Test input	Expected output	What it validates
`A / A`	`0 A`	Minimum-size input
`AAA / BBB`	`3 BBB`	Every position must change
`ABCD / DCBA`	`0 ABCD`	Existing anagram should remain unchanged
`BAA / AAC`	`1 CAA`	Delayed replacement for lexicographic optimality
`ZZZZ / AAAA`	`4 AAAA`	Repeated excess handling

Edge Cases

Consider:

s = BAA
t = AAC

The target requires one C, but replacing the first B immediately gives:

CAA

The algorithm processes the first position:

B is excessive, and the smallest missing letter is C.

Since C > B, the algorithm checks whether enough Bs remain later. They do not, because this is the only B. So replacement is forced.

The final answer becomes:

CAA

which is optimal.

Now consider:

s = ABA
t = CBA

At the first A, the smallest missing letter is C.

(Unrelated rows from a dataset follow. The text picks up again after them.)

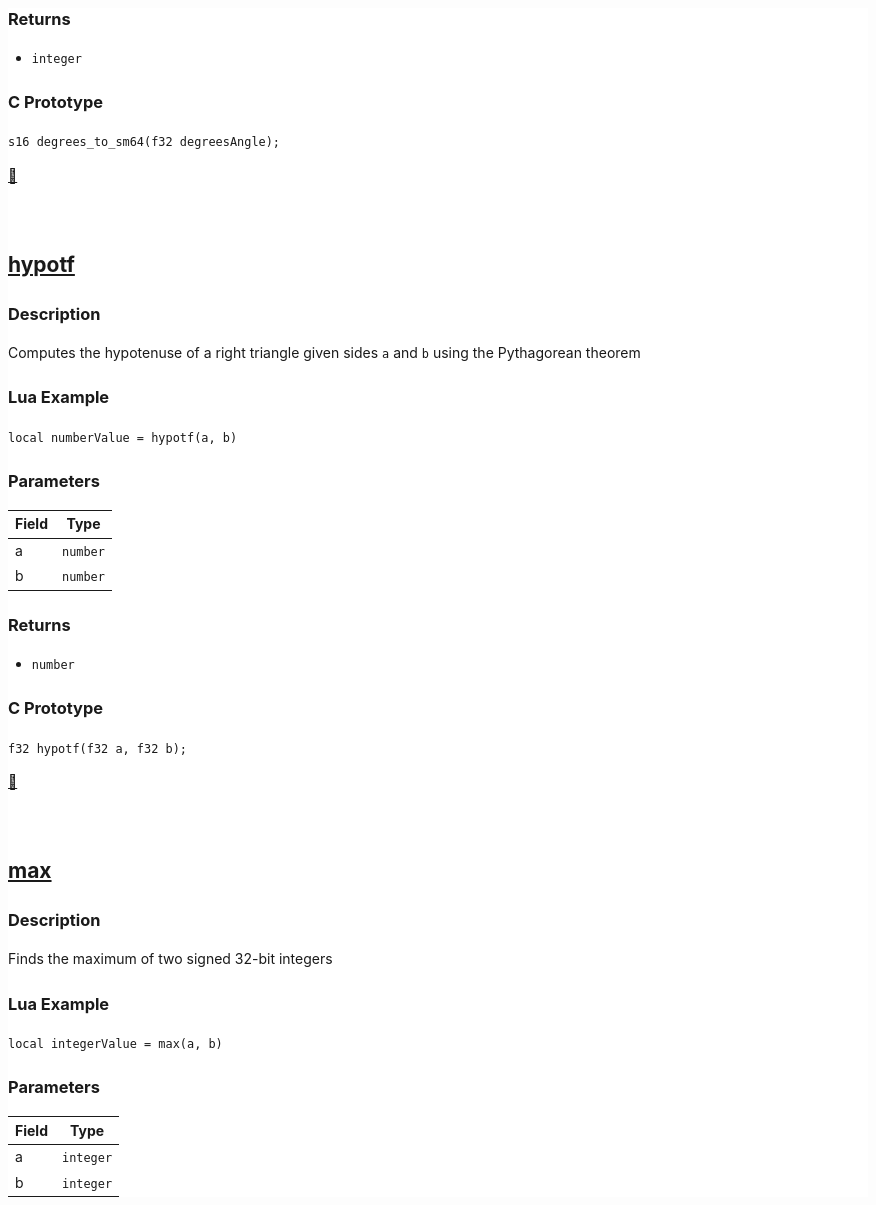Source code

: ### Returns
- `integer`

### C Prototype
`s16 degrees_to_sm64(f32 degreesAngle);`

[:arrow_up_small:](#)

<br />

## [hypotf](#hypotf)

### Description
Computes the hypotenuse of a right triangle given sides `a` and `b` using the Pythagorean theorem

### Lua Example
`local numberValue = hypotf(a, b)`

### Parameters
| Field | Type |
| ----- | ---- |
| a | `number` |
| b | `number` |

### Returns
- `number`

### C Prototype
`f32 hypotf(f32 a, f32 b);`

[:arrow_up_small:](#)

<br />

## [max](#max)

### Description
Finds the maximum of two signed 32-bit integers

### Lua Example
`local integerValue = max(a, b)`

### Parameters
| Field | Type |
| ----- | ---- |
| a | `integer` |
| b | `integer` |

Since C > A, replacing immediately would worsen the prefix. The algorithm keeps this A because another A exists later and can be replaced instead.

At the final position, replacement becomes necessary:

ABC

This demonstrates the core greedy principle: postpone harmful replacements whenever possible.

Finally, consider a case where earlier improvement is always correct:

s = CBA
t = ABB

Target frequencies need an extra B and remove C.

At position 0, C is excessive and the smallest missing letter is B.

Because B < C, replacing immediately strictly improves lexicographic order. The algorithm performs the replacement at once and produces:

BBA

Any solution starting with C would be lexicographically larger.